백만 이하로 시작하는 우박수 중 가장 긴 과정을 거치는 것은? (tistory.com)

백만 이하로 시작하는 우박수 중 가장 긴 과정을 거치는 것은?

 

Common Lisp:

(let ((hh (make-hash-table)))
  (defun hailstone (n)
    (if (= n 1) (return-from hailstone 1))
    (let ((h (gethash n hh)))
      (if h h
        (setf (gethash n hh) (1+ (hailstone (if (evenp n) (/ n 2) (1+ (* 3 n))))))))))

(let ((max-n 1) (max 0))
  (loop for n from 1 to 1000000 do
    (let ((h (hailstone n))) (if (> h max) (setf max h max-n n))))
  (format t "n=~a count=~a~%" max-n max))

 

n=837799 count=525

 

 

Clojure:

(let [hh (atom {})]
  (defn hailstone [n]
    (if (= n 1) 1
      (let [h ((deref hh) n)]
	(cond h h,
	      :else
	      (let [v (inc (hailstone (if (even? n) (/ n 2) (inc (* 3 n)))))]
		(swap! hh assoc n v)
		v))))))

(loop [n 1, max-n 1, max 0]
      (cond (<= n 1000000)
	(let [h (hailstone n)]
	  (cond (> h max) (recur (inc n) n h),
		:else (recur (inc n) max-n max)))
	:else
	(println "n:" max-n "count: " max)))

 

Clojure memoized:

(def hailstone (memoize (fn [n]
  (cond (= n 1) 1,
     (even? n) (inc (hailstone (/ n 2)))
	 :else (inc (hailstone (inc (* 3 n))))))))
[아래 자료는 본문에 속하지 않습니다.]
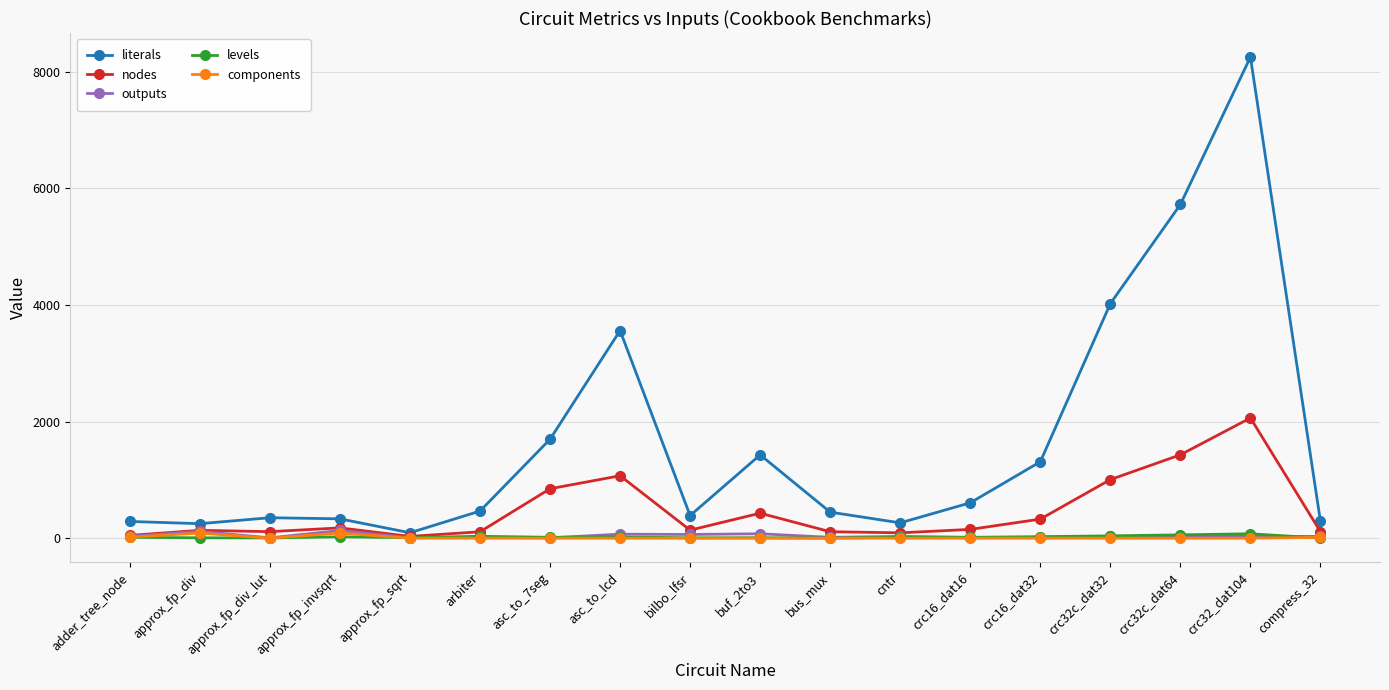

Is the value of literals at crc32c_dat32 greater than the value of components at adder_tree_node?

Yes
(loop [n 1, max-n 1, max 0]
      (cond (<= n 1000000)
	(let [h (hailstone n)]
	  (cond (> h max) (recur (inc n) n h),
		:else (recur (inc n) max-n max)))
	:else
	(println "n:" max-n "count: " max)))

 

JavaScript:

JSFiddle - Code Playground

 

Racket:

#lang racket
(define h (make-hash))
(hash-set! h 1 1)
(define (collatz n)
  (hash-ref! h n
             (lambda () (add1 (collatz (if (even? n) (/ n 2) (add1 (* 3 n))))))))

(define max-i 0)
(define max 0)
(for ([i (in-range 1 1000000)])
  (define c (collatz i))
  (when (> c max)
    (set! max-i i)
    (set! max c)))
(displayln (format "~a ~a" max-i max))

 

 

Julia:

h = Dict{Int,Int}()

function collatz(n)
    if n <= 1; return 1 end
    c = get(h, n, false)
    if c != false
        c
    else
        h[n] = 1 + collatz(if n % 2 == 0; div(n, 2) else 3n + 1 end)
    end
end

function main()
    maxc = -Inf
    maxn = 0
    for n in 1:1000000
        c = collatz(n)
        if c > maxc
            maxc = c
            maxn = n
        end
    end
    println(maxn, ": ", maxc)
end

main()

 

Python(Julia 버전을 변환):

h = {}

def collatz(n):
    if n <= 1:
        return 1
    c = h.get(n, False)
    if c != False:
        return c
    else:
        r = h[n] = 1 + collatz(n // 2 if n % 2 == 0 else 3 * n + 1)
        return r

def main():
    maxc = float('-inf')
    maxn = 0
    for n in range(1, 1000001):
        c = collatz(n)
        if c > maxc:
            maxc = c
            maxn = n
    print(f"{maxn}: {maxc}")

main()